Referring to the Horse

Sep 17 / Irene Perrett
Who do we live alongside?
Language is an ever evolving and essential part of how we think about the world around us, and in particular, how we think about who is sharing the world with us.
By who, I am speaking about human and more-than-human animals. There are numerous philosophical arguments attempting to determine the terms to use when referring to humans and more-than-humans, for example we could use the terms ‘persons’ or ‘beings’ as a way to encompass all animal life. Here, I would like to consider how we commonly refer to equines, and why thinking about this is important to enhance how we live alongside them.
Horses have been a part of human life for several thousand years. In fact, life would have been very different now without the interconnections between equines and humans. Despite this, there is a tendency still to hold a hierarchical approach to equine-human relations. In one of its simplest forms this can be recognised by the language used when talking about horses. Horses are very much their own person; they have innate needs and inherent wishes and values. They have complex social lives and intra and interspecies relationships – including of course with us.
As social animals these relations are vital to lead a fulfilled and healthy existence, yet horses are often not given the opportunities to express themselves fully or to develop sustained relationships. We are sometimes surprised to witness behaviours and emotions in them that we also possess. The grief of loss, feeling anxious because we lack control over a situation and therefore cannot predict outcomes, or perhaps the joy of meeting an old friend.
If we choose to take time to observe, we can see the individual stories playing out in front of us. How important these stories are to us is decided by how we perceive horses, but there is no doubt that they are important to the horses themselves. Their behaviour is an expression of how horses feel about a certain situation.
We know that many of the terms we use to describe behaviour seen in the equine-human dyad as such as ‘naughty’, ‘disobedient’, ‘lazy’, ‘dominant’, ‘submissive’ or ‘testing boundaries’ are inaccurate and false. Horses are not aware of human perceptions of power relations; they understand their own social language.

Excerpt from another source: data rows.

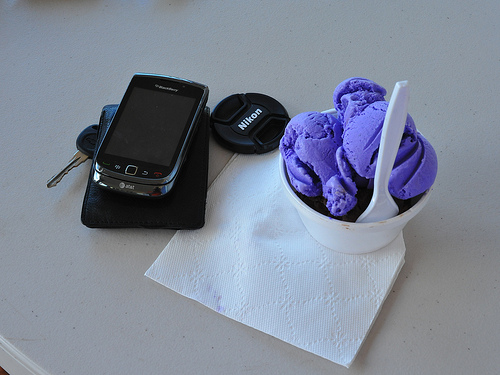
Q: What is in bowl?
A: Ice cream.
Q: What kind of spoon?
A: Plastic.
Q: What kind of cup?
A: Styrofoam.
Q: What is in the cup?
A: Frozen yogurt.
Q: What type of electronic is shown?
A: Phone.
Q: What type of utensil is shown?
A: Plastic.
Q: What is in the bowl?
A: Ice cream.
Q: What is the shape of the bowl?
A: Round.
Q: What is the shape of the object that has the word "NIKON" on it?
A: Round.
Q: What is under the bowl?
A: Napkin.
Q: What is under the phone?
A: Phone case.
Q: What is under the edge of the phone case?
A: Key.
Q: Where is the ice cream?
A: In the bowl.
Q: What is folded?
A: The napkin.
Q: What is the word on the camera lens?
A: Nikon.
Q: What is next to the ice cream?
A: Cellphone, key, and wallet.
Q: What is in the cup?
A: Ice cream.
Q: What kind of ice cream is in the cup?
A: Purple ice cream.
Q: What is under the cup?
A: Napkin.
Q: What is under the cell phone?
A: Wallet.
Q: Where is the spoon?
A: In the bowl.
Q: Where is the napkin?
A: On the table.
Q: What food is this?
A: Ice cream.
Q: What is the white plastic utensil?
A: Spoon.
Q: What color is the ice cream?
A: Purple.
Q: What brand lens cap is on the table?
A: Nikon.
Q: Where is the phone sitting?
A: On Wallet.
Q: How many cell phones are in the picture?
A: 1.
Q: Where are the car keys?
A: Under wallet.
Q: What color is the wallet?
A: Black.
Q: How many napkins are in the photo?
A: 1.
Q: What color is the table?
A: White.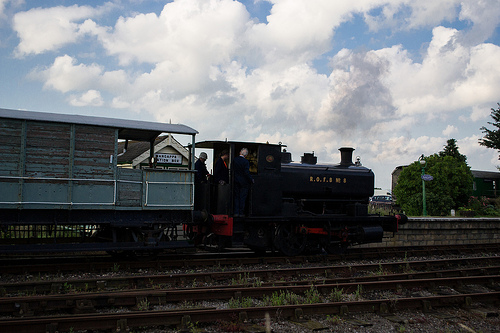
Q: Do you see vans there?
A: No, there are no vans.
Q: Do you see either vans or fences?
A: No, there are no vans or fences.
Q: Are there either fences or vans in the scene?
A: No, there are no vans or fences.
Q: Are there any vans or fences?
A: No, there are no vans or fences.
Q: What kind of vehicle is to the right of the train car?
A: The vehicle is a locomotive.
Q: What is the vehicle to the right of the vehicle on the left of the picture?
A: The vehicle is a locomotive.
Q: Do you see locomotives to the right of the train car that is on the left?
A: Yes, there is a locomotive to the right of the train car.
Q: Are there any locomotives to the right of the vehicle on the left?
A: Yes, there is a locomotive to the right of the train car.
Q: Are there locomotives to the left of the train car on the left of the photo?
A: No, the locomotive is to the right of the train car.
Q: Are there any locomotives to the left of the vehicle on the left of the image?
A: No, the locomotive is to the right of the train car.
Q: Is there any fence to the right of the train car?
A: No, there is a locomotive to the right of the train car.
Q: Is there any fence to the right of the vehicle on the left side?
A: No, there is a locomotive to the right of the train car.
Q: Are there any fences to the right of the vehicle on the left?
A: No, there is a locomotive to the right of the train car.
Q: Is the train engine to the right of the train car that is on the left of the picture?
A: Yes, the train engine is to the right of the train car.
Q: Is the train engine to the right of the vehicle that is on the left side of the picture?
A: Yes, the train engine is to the right of the train car.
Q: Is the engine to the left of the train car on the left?
A: No, the engine is to the right of the train car.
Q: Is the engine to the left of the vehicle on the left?
A: No, the engine is to the right of the train car.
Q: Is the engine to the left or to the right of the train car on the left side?
A: The engine is to the right of the train car.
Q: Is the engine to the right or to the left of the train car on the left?
A: The engine is to the right of the train car.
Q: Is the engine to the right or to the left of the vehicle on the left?
A: The engine is to the right of the train car.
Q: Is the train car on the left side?
A: Yes, the train car is on the left of the image.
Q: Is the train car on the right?
A: No, the train car is on the left of the image.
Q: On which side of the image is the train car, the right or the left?
A: The train car is on the left of the image.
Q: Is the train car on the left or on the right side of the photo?
A: The train car is on the left of the image.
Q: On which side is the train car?
A: The train car is on the left of the image.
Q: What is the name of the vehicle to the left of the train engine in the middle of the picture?
A: The vehicle is a train car.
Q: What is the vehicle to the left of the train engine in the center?
A: The vehicle is a train car.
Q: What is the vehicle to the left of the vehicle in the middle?
A: The vehicle is a train car.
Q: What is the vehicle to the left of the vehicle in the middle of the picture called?
A: The vehicle is a train car.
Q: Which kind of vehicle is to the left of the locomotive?
A: The vehicle is a train car.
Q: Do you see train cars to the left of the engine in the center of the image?
A: Yes, there is a train car to the left of the train engine.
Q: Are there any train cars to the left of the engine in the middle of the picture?
A: Yes, there is a train car to the left of the train engine.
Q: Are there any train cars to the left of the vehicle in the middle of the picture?
A: Yes, there is a train car to the left of the train engine.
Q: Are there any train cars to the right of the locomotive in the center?
A: No, the train car is to the left of the locomotive.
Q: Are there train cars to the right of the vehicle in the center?
A: No, the train car is to the left of the locomotive.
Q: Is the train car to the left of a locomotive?
A: Yes, the train car is to the left of a locomotive.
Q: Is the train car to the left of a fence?
A: No, the train car is to the left of a locomotive.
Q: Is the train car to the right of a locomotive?
A: No, the train car is to the left of a locomotive.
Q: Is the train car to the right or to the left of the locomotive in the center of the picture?
A: The train car is to the left of the train engine.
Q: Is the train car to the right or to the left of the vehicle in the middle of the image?
A: The train car is to the left of the train engine.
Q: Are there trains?
A: Yes, there is a train.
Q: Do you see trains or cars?
A: Yes, there is a train.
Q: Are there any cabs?
A: No, there are no cabs.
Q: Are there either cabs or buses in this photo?
A: No, there are no cabs or buses.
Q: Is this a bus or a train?
A: This is a train.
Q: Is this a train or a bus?
A: This is a train.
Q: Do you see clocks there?
A: No, there are no clocks.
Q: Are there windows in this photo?
A: Yes, there is a window.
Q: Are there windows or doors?
A: Yes, there is a window.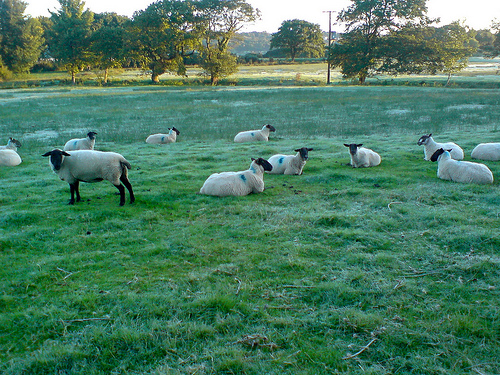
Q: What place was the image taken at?
A: It was taken at the field.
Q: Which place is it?
A: It is a field.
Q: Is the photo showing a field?
A: Yes, it is showing a field.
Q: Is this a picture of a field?
A: Yes, it is showing a field.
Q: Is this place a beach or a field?
A: It is a field.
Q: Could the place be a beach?
A: No, it is a field.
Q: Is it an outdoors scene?
A: Yes, it is outdoors.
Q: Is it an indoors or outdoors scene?
A: It is outdoors.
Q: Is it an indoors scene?
A: No, it is outdoors.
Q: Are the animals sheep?
A: Yes, all the animals are sheep.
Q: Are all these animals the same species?
A: Yes, all the animals are sheep.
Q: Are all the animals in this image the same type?
A: Yes, all the animals are sheep.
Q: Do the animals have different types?
A: No, all the animals are sheep.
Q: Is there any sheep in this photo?
A: Yes, there is a sheep.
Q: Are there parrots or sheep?
A: Yes, there is a sheep.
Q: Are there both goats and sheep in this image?
A: No, there is a sheep but no goats.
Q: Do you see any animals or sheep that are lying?
A: Yes, the sheep is lying.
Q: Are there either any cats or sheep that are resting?
A: Yes, the sheep is resting.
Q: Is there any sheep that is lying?
A: Yes, there is a sheep that is lying.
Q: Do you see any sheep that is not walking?
A: Yes, there is a sheep that is lying .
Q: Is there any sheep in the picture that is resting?
A: Yes, there is a sheep that is resting.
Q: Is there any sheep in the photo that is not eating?
A: Yes, there is a sheep that is resting.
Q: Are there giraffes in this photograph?
A: No, there are no giraffes.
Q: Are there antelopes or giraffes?
A: No, there are no giraffes or antelopes.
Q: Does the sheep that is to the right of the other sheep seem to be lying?
A: Yes, the sheep is lying.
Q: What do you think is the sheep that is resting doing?
A: The sheep is lying.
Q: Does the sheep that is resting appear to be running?
A: No, the sheep is lying.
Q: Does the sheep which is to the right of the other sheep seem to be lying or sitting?
A: The sheep is lying.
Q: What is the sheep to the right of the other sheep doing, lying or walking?
A: The sheep is lying.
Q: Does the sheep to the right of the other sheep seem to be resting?
A: Yes, the sheep is resting.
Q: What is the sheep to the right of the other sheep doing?
A: The sheep is resting.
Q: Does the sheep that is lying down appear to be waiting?
A: No, the sheep is resting.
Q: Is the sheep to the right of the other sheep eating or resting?
A: The sheep is resting.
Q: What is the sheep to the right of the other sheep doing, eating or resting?
A: The sheep is resting.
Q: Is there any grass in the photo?
A: Yes, there is grass.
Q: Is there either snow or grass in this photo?
A: Yes, there is grass.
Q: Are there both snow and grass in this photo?
A: No, there is grass but no snow.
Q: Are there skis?
A: No, there are no skis.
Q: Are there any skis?
A: No, there are no skis.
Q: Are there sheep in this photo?
A: Yes, there is a sheep.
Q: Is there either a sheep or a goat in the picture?
A: Yes, there is a sheep.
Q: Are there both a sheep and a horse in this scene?
A: No, there is a sheep but no horses.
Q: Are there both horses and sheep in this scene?
A: No, there is a sheep but no horses.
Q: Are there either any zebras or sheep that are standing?
A: Yes, the sheep is standing.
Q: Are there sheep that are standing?
A: Yes, there is a sheep that is standing.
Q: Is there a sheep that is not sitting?
A: Yes, there is a sheep that is standing.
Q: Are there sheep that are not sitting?
A: Yes, there is a sheep that is standing.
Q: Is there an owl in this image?
A: No, there are no owls.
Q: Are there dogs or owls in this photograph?
A: No, there are no owls or dogs.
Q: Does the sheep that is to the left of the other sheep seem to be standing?
A: Yes, the sheep is standing.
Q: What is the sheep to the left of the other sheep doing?
A: The sheep is standing.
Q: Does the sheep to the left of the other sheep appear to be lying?
A: No, the sheep is standing.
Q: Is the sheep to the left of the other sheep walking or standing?
A: The sheep is standing.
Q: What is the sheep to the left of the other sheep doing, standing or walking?
A: The sheep is standing.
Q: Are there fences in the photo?
A: No, there are no fences.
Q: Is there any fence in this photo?
A: No, there are no fences.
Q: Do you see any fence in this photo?
A: No, there are no fences.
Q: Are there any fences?
A: No, there are no fences.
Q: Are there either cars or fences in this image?
A: No, there are no fences or cars.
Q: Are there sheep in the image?
A: Yes, there is a sheep.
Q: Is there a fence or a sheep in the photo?
A: Yes, there is a sheep.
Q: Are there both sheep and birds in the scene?
A: No, there is a sheep but no birds.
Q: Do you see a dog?
A: No, there are no dogs.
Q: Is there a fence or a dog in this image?
A: No, there are no dogs or fences.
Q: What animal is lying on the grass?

These human-made terms simply describe our own perceptions but do nothing to help us understand how the horse feels and why they may behave as they do. 

I believe even more fundamental to equine-human relations is the use of the pronoun ‘it’ when referring to horses (or any other animal). ‘It’ immediately promotes objectification, in other words, causes us to think about the horse as an object to have things done to them. ‘It’ removes acceptance of horses’ autonomy and right to agency.
Anthropocentrism is a player in this paradigm. The saying ‘horses make good servants but bad masters’ comes to mind. Removing the servant-master construct (which is both hierarchical and androcentric) is the first step to more equal and dynamic relations. The use of ‘it’ when referring to horses is so entrenched that very often, we are not even aware. But it is unlikely that we would choose to use the same pronoun for an unknown human. With a human we would commonly use he/she or, if gender was unknown, they.
This may seem pedantic, but the language we use impacts how we think. ‘It’ creates othering, in other words there is myself and us, and then others who are not a part of us. Our behaviour to ‘others’ is different to how we behave within our own group. Though horses and humans are separate species, it is necessary to question whether our values are really so very different.
Using ‘it’ and ‘othering’ may be a mechanism that enables humans not to have to think too deeply about the lives of more-than-human animals. But the downside of this is that we are oblivious to the complexities of these lives we are living alongside.
Perhaps I could set you a challenge for a week. Every time you find yourself speaking or thinking about your horse as ‘it’, try to replace with the pronoun he or she, and when you are referring to an animal you don’t know, use they instead. It takes practice, but it would be very interesting to discover if, by repeating this, you enable the relationship you have with your horse to evolve.